R. David Murray <rdmur...@bitdance.com> added the comment:

Thanks for taking a crack at this.  IMO the thing that needs to be fixed here 
is that receiving an invalid cookie makes it difficult to receive the valid 
cookies.  I'd love to accept your patch, but "silently ignore" sounds like a 
bad idea and is something we try to avoid in Python where practical.  In the 
email package we have a mechanism for reporting RFC violations (the defects 
attribute).  And we make as much sense of the input as we can, even if it is 
invalid, and preserve it.  We even allow generation of some RFC-invalid stuff, 
though we have plans to make applications work harder to do that in the future.

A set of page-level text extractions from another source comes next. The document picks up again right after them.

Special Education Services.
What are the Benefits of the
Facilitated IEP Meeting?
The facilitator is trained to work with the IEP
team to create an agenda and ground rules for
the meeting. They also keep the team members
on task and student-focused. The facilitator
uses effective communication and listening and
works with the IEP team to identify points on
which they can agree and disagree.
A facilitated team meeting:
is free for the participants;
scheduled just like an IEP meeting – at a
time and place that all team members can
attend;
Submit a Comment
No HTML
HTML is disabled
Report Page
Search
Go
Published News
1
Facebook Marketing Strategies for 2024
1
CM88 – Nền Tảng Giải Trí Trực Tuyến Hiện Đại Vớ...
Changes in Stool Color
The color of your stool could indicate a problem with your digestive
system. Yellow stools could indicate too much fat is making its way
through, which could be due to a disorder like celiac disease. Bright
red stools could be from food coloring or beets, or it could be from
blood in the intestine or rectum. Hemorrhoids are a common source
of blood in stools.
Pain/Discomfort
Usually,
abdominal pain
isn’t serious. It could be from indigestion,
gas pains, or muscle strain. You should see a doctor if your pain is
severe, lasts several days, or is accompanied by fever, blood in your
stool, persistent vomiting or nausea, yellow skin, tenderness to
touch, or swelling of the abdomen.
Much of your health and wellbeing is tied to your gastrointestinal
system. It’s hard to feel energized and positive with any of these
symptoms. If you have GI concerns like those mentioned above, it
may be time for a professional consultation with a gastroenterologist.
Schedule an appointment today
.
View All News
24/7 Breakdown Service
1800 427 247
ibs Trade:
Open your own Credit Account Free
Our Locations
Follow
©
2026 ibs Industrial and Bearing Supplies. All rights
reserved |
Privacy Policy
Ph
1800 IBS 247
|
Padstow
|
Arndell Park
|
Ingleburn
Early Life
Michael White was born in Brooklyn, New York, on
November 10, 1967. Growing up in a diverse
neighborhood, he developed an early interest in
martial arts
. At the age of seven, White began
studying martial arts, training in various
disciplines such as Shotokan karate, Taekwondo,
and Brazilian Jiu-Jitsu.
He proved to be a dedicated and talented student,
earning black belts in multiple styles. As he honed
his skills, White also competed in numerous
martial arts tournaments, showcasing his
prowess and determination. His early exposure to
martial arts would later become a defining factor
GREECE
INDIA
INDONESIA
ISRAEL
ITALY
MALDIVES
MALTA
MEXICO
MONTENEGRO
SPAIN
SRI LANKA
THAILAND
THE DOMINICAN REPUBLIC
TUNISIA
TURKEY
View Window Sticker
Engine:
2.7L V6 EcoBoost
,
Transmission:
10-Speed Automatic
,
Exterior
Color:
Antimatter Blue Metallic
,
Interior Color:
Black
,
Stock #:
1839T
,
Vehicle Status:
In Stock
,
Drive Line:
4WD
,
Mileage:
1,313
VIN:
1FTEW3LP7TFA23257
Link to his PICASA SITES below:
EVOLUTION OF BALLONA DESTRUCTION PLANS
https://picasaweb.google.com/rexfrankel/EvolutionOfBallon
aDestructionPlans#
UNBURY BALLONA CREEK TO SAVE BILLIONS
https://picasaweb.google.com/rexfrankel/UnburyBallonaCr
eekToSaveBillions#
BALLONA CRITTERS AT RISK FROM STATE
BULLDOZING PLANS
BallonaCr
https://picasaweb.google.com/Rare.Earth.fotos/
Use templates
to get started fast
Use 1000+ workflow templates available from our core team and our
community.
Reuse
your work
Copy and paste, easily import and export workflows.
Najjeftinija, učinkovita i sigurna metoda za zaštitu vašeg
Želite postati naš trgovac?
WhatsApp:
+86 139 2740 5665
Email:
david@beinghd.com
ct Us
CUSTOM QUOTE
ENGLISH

So I think your harder fix (accept the RFC-invalid cookies as long as there is 
some sensible way to parse them, but reject creating them) is the right 
approach.  I could also see the possibility of accepting a feature request for 
adding the ability to explicitly create RFC-invalid cookies, if someone can 
demonstrate a use case for doing so.  Other possible follow-on feature requests 
would be a 'defects' facility and/or a way to explicitly request that 
non-compliant cookies be ignored.

Note that in suggesting we reject creating RFC-invalid cookies by default I am 
not expressing an opinion on the relevance of the RFCs to cookie processing "in 
the wild".  Given that there is a standard and we are talking about what to do 
on generation, the obvious answer (by Postel's law) is that we ought to 
generate standards-compliant cookies.